- To do:
1) From the CD Sync feature list below, write out everything from "Some of the" down to "catalog your disk.".
2) Answer these questions using the CD Sync feature list below:
(a) Where does the feature list say to extract the portable version of the program?
(b) How many types of properties can CD Sync store about each file?
(c) For which file types does CD Sync store file icons?

Some of the other features of the program are:

    • Integration into Windows explorer: Simply right click any folder/disk/network drive and there you have the option to catalog your disk.

 

    • Portability: Just extract the portable version of the program into a usb thumb drive and start using it. No installation is necessary. Your catalogs go with you wherever you go.

 

    • Interoperability: The portable and non-portable versions of the program are interoperatble. Meaning, you can export your catalogs from one version and import them in the other.

 

    • Stores disks’ and folders’ file structure as it is, to allow you to browse and search them even when they’re not available.

 

    • Stores extended properties about each file. CD Sync can store above 25 types of properties about each file. This includes:
        • Standard file properties, like name, size, and date(s) etc.

       

        • Music properties, like artist name, album title, album year, and song title etc.

       

        • Document properties, like company, subject, and category etc.

       

        • Video and image properties, like width and height.

       

      • File icons for .ico, .exe, .scr, .cur files.

 

    • Incorporates powerful searching features that allow you to search any number of images at a time. It also features content specific search capability (for ex. You can search your music collection for all songs by ‘Linkin Park’.)

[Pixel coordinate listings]

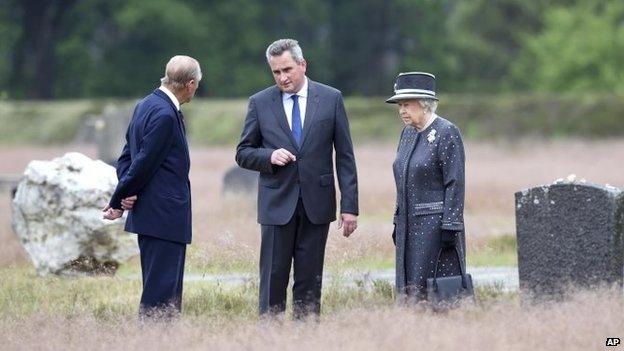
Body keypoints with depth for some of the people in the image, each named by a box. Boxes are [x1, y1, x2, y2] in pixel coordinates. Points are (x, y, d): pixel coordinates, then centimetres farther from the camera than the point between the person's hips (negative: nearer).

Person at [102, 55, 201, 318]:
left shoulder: (146, 105, 13)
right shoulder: (165, 114, -18)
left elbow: (127, 156, 16)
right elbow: (143, 163, -17)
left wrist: (125, 193, 1)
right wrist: (118, 202, -7)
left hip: (151, 214, 10)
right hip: (165, 217, -10)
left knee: (157, 288, 13)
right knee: (162, 296, -9)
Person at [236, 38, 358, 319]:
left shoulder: (330, 99, 3)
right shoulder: (260, 103, 4)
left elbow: (345, 156, 3)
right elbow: (243, 153, 10)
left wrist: (349, 205, -2)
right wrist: (269, 156, -12)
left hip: (317, 203, 0)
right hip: (277, 204, 0)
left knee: (310, 282, 3)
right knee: (273, 278, -2)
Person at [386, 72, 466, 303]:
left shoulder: (446, 132, -9)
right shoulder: (408, 133, 14)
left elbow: (455, 184, -13)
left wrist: (449, 227, -17)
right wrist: (398, 222, 17)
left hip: (435, 223, -8)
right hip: (409, 226, 8)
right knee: (409, 288, 5)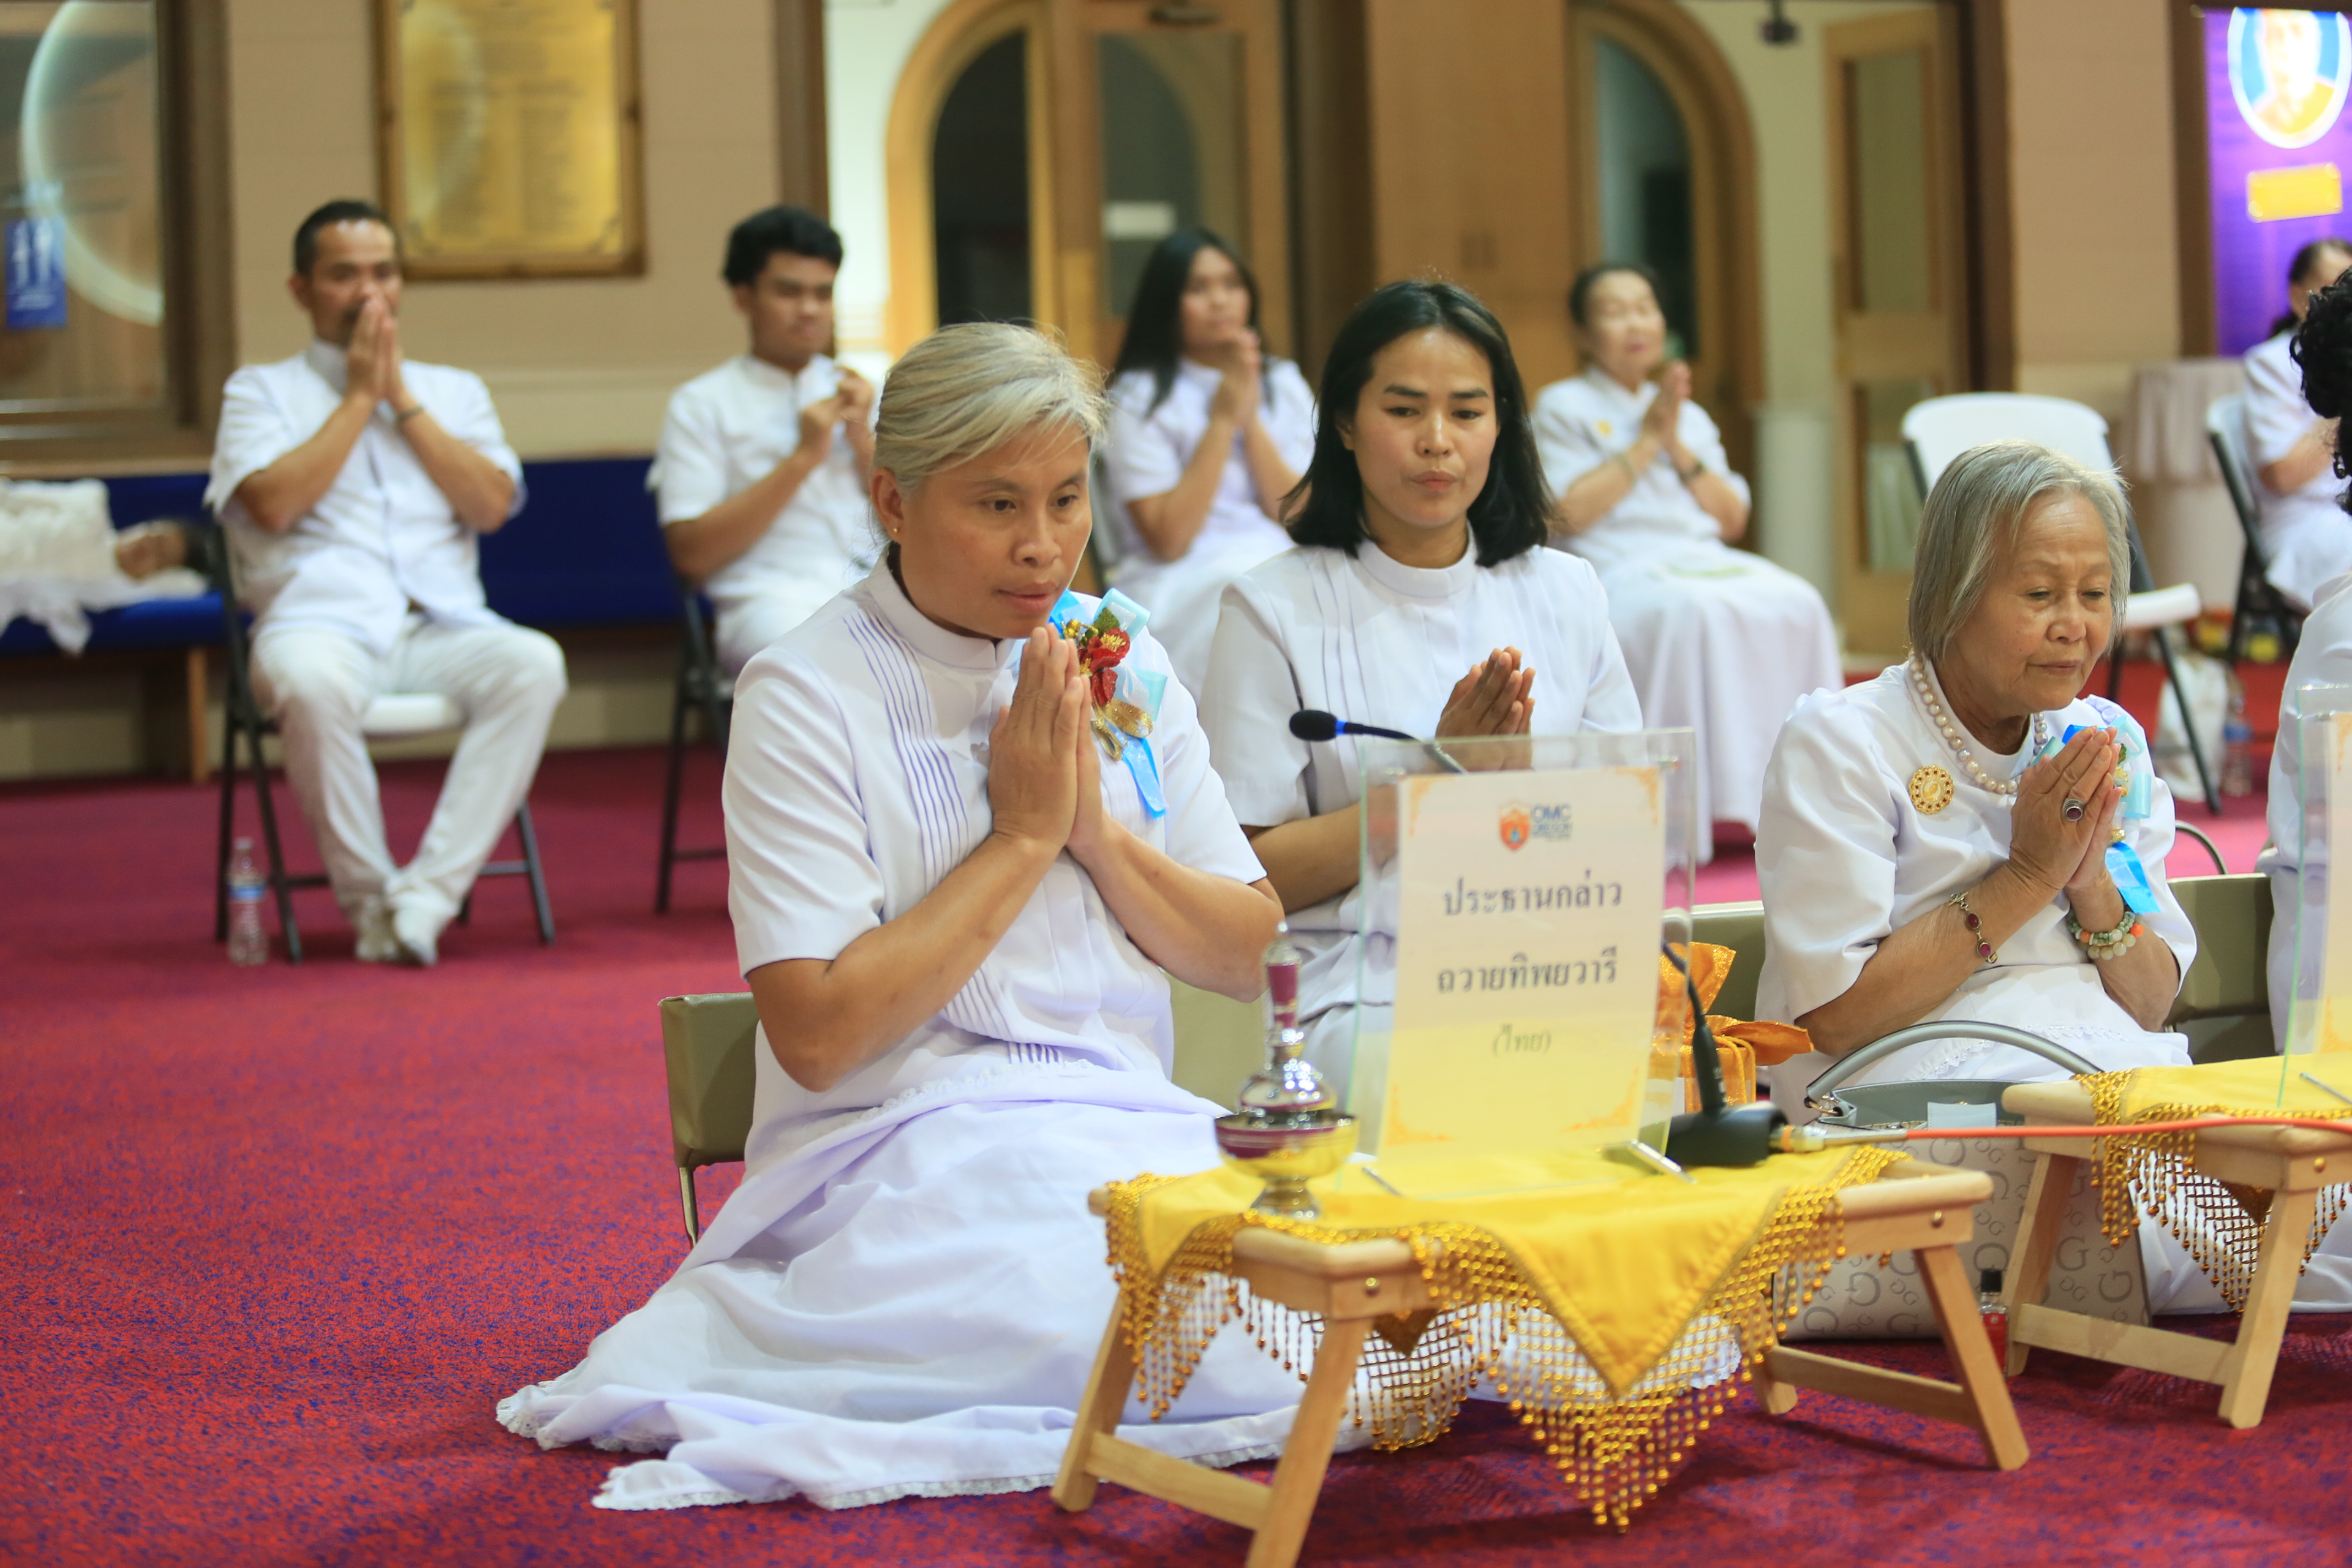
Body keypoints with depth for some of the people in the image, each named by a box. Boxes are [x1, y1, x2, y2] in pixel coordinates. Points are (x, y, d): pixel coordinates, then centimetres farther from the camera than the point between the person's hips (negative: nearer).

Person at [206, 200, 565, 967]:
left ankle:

- Answers for the exercise:
1)
Some of the other features of the program are:

    • Integration into Windows explorer: Simply right click any folder/disk/network drive and there you have the option to catalog your disk.

2)
(a) Into a USB thumb drive.
(b) Above 25 types.
(c) .ico, .exe, .scr, and .cur files.